_Exercise details:_ When a line below contains the string "this", show that line.

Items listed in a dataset

· · · · · · ·

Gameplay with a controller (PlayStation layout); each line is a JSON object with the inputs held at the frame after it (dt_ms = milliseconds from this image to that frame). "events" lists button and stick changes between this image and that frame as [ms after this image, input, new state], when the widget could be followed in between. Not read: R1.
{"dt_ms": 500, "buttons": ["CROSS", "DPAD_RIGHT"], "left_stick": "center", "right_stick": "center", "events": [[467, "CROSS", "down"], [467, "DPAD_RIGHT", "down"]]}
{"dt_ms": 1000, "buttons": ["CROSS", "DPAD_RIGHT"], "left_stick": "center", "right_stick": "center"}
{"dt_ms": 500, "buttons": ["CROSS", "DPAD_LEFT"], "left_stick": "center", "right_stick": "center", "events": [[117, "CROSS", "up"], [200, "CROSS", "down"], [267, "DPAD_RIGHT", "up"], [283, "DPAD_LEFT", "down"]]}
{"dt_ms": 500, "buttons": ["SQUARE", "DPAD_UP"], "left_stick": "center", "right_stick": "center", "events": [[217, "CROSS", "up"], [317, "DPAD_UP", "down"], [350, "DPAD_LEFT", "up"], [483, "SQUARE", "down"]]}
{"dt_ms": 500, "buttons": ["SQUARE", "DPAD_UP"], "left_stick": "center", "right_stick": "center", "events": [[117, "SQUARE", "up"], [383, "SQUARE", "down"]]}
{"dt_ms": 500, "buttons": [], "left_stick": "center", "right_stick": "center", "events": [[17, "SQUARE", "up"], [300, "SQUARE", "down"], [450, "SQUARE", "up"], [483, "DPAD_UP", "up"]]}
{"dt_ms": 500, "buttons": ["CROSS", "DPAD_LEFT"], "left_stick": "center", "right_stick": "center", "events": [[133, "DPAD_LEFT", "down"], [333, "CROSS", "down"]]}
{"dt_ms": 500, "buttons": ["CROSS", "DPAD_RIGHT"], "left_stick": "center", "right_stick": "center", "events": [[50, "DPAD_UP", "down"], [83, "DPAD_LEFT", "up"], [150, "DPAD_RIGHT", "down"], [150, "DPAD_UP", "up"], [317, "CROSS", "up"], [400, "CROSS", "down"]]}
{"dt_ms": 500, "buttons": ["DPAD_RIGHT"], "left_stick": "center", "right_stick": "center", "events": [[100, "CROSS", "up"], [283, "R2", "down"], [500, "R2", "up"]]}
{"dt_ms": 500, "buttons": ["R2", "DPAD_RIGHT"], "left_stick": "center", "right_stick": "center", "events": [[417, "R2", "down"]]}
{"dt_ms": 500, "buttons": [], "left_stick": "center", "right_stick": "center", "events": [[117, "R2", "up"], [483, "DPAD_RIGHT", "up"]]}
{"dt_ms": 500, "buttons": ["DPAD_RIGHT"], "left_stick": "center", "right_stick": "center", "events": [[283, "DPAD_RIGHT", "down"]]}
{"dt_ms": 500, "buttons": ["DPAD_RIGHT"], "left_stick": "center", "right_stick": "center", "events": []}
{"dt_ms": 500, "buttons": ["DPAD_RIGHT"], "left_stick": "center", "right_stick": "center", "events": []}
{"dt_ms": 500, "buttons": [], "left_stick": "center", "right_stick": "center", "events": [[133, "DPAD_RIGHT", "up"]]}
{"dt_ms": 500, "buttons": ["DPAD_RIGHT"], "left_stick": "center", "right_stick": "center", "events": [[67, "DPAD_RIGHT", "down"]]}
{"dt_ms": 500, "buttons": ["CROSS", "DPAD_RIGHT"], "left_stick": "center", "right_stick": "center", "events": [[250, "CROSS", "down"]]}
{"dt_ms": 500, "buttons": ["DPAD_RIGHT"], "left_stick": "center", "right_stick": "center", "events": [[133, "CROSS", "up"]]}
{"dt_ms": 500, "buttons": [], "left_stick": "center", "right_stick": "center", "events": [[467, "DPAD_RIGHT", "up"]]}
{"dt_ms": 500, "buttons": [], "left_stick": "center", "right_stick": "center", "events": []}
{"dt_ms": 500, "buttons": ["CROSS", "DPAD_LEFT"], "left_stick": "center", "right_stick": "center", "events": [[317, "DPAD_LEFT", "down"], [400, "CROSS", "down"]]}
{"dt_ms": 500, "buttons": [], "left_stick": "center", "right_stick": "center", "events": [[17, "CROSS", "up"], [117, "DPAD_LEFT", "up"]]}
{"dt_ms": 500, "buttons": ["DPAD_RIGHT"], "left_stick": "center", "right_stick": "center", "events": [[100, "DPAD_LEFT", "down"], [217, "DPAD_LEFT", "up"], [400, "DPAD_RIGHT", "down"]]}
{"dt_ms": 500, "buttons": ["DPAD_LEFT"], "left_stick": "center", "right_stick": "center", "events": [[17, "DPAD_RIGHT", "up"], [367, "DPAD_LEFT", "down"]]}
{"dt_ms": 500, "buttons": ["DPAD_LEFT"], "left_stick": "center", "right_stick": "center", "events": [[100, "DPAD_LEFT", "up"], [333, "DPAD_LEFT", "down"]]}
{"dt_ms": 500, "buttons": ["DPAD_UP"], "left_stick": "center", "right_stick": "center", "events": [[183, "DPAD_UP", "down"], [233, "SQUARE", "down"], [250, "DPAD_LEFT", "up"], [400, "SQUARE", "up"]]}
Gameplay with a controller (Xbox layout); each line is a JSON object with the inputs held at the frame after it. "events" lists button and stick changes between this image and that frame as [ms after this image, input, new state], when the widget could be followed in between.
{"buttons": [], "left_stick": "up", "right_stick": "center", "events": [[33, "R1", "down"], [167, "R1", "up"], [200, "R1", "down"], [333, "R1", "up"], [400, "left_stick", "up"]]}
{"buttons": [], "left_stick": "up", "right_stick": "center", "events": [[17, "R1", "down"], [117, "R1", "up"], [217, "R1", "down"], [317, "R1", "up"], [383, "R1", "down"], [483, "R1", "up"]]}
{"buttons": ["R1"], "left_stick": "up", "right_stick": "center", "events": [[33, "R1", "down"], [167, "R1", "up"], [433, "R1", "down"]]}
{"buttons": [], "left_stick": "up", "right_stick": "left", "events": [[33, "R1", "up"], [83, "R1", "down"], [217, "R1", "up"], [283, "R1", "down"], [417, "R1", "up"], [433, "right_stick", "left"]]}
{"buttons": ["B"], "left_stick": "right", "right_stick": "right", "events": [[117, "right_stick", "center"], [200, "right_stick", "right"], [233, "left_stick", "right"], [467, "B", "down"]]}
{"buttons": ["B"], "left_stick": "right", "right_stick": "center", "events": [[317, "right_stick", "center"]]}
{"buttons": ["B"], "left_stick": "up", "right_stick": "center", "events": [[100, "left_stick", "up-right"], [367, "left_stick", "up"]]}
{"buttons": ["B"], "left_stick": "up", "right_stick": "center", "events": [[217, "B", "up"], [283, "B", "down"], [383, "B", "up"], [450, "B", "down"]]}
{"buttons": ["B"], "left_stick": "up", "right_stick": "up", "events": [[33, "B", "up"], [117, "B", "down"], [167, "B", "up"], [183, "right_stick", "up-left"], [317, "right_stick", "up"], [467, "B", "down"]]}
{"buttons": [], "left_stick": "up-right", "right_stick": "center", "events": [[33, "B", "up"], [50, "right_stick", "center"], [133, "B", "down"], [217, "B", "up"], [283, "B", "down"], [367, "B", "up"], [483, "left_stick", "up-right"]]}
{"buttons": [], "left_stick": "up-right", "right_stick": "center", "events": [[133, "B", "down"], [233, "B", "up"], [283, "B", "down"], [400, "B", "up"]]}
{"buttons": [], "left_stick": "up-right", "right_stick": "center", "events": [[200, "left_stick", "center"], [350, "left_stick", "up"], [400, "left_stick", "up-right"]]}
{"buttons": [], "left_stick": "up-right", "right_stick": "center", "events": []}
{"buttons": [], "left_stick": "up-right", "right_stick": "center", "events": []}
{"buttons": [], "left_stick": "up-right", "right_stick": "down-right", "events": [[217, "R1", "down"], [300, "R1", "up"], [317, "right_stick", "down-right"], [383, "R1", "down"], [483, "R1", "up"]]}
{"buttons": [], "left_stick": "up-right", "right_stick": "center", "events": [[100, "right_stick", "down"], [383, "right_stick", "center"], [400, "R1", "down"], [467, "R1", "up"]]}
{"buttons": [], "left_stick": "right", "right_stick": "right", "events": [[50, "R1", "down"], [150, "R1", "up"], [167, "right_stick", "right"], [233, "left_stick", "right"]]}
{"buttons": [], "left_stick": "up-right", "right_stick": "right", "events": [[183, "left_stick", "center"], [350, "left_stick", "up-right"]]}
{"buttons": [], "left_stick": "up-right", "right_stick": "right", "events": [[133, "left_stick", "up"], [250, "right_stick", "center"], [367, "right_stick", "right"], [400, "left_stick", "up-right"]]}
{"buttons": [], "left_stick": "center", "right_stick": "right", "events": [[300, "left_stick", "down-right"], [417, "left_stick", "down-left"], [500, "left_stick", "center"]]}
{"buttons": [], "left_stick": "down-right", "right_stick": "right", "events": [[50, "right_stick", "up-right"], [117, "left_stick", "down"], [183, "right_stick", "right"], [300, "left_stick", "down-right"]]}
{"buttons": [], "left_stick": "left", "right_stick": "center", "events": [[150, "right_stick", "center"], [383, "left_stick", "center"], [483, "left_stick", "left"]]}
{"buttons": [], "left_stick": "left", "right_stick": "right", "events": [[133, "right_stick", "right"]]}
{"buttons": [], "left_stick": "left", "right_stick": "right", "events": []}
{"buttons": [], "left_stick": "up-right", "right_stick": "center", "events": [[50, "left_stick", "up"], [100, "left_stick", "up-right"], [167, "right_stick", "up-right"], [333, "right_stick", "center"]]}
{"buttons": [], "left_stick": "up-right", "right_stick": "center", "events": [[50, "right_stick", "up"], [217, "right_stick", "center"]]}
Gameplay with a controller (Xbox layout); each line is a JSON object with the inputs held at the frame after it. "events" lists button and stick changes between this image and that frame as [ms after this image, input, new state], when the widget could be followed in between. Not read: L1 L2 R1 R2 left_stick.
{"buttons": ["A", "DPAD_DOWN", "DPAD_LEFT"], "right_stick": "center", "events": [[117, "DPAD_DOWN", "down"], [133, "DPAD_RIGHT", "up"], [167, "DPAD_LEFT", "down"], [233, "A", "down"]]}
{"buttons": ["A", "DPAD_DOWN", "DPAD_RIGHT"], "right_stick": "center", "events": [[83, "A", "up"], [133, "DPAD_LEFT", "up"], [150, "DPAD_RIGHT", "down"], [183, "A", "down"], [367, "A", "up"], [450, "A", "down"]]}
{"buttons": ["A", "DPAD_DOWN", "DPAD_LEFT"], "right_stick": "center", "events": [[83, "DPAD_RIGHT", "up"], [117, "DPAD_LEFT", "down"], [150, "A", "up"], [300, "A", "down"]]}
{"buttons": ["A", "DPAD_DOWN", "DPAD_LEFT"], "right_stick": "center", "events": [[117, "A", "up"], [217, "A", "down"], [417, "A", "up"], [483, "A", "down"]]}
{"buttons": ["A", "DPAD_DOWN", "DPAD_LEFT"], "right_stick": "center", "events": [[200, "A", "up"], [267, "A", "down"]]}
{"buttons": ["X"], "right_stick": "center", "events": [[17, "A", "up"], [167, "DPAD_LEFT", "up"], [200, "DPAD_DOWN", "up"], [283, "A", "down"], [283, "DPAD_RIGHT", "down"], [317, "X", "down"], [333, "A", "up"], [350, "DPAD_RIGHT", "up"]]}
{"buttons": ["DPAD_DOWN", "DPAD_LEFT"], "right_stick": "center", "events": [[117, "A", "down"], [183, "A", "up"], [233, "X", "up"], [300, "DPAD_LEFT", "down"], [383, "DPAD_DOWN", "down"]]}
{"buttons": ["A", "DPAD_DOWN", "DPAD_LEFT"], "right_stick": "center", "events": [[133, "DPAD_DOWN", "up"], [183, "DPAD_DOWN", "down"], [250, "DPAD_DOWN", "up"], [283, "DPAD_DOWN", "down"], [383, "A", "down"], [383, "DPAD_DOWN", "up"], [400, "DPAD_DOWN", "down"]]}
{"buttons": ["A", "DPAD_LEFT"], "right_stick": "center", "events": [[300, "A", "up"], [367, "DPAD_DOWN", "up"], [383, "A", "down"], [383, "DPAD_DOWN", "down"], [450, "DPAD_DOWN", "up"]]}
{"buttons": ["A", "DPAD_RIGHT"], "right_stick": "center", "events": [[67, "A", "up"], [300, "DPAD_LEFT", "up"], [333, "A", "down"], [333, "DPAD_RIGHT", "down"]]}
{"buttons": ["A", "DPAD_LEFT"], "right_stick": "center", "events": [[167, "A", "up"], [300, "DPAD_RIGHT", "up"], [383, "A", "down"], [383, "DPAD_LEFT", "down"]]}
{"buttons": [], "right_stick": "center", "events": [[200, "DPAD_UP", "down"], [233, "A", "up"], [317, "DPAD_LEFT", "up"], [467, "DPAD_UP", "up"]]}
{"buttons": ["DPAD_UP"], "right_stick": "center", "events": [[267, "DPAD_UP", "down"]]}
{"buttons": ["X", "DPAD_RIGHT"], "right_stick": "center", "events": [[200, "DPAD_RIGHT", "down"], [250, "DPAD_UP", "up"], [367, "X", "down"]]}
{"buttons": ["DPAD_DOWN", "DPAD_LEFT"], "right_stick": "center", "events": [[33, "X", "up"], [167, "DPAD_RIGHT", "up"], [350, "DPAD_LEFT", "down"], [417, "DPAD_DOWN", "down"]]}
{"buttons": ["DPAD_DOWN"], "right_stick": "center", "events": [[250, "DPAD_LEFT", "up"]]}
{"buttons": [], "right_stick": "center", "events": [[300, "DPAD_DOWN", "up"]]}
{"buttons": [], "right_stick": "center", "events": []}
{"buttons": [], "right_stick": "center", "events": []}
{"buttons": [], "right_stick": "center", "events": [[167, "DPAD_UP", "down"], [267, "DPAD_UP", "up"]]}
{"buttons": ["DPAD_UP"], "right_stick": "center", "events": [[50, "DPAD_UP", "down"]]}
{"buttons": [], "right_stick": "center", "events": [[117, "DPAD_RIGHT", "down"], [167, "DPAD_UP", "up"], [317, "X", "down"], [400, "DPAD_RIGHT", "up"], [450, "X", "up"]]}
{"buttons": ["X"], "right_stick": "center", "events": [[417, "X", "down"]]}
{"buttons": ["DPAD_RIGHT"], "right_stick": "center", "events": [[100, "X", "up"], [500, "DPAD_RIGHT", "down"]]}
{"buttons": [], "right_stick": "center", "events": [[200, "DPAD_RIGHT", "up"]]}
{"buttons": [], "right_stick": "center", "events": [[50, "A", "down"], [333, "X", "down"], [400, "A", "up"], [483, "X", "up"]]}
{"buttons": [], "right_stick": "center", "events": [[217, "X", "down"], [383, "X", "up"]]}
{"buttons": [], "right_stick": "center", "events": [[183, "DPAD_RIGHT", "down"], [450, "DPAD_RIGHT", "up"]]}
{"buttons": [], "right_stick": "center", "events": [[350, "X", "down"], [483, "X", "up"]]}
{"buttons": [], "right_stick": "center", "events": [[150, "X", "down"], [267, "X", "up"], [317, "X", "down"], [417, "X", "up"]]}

· · · · · · ·

_Answer section:_
Gameplay with a controller (PlayStation layout); each line is a JSON object with the inputs held at the frame after it (dt_ms = milliseconds from this image to that frame). "events" lists button and stick changes between this image and that frame as [ms after this image, input, new state], when the widget could be followed in between. Not read: R1.
Gameplay with a controller (Xbox layout); each line is a JSON object with the inputs held at the frame after it. "events" lists button and stick changes between this image and that frame as [ms after this image, input, new state], when the widget could be followed in between.
Gameplay with a controller (Xbox layout); each line is a JSON object with the inputs held at the frame after it. "events" lists button and stick changes between this image and that frame as [ms after this image, input, new state], when the widget could be followed in between. Not read: L1 L2 R1 R2 left_stick.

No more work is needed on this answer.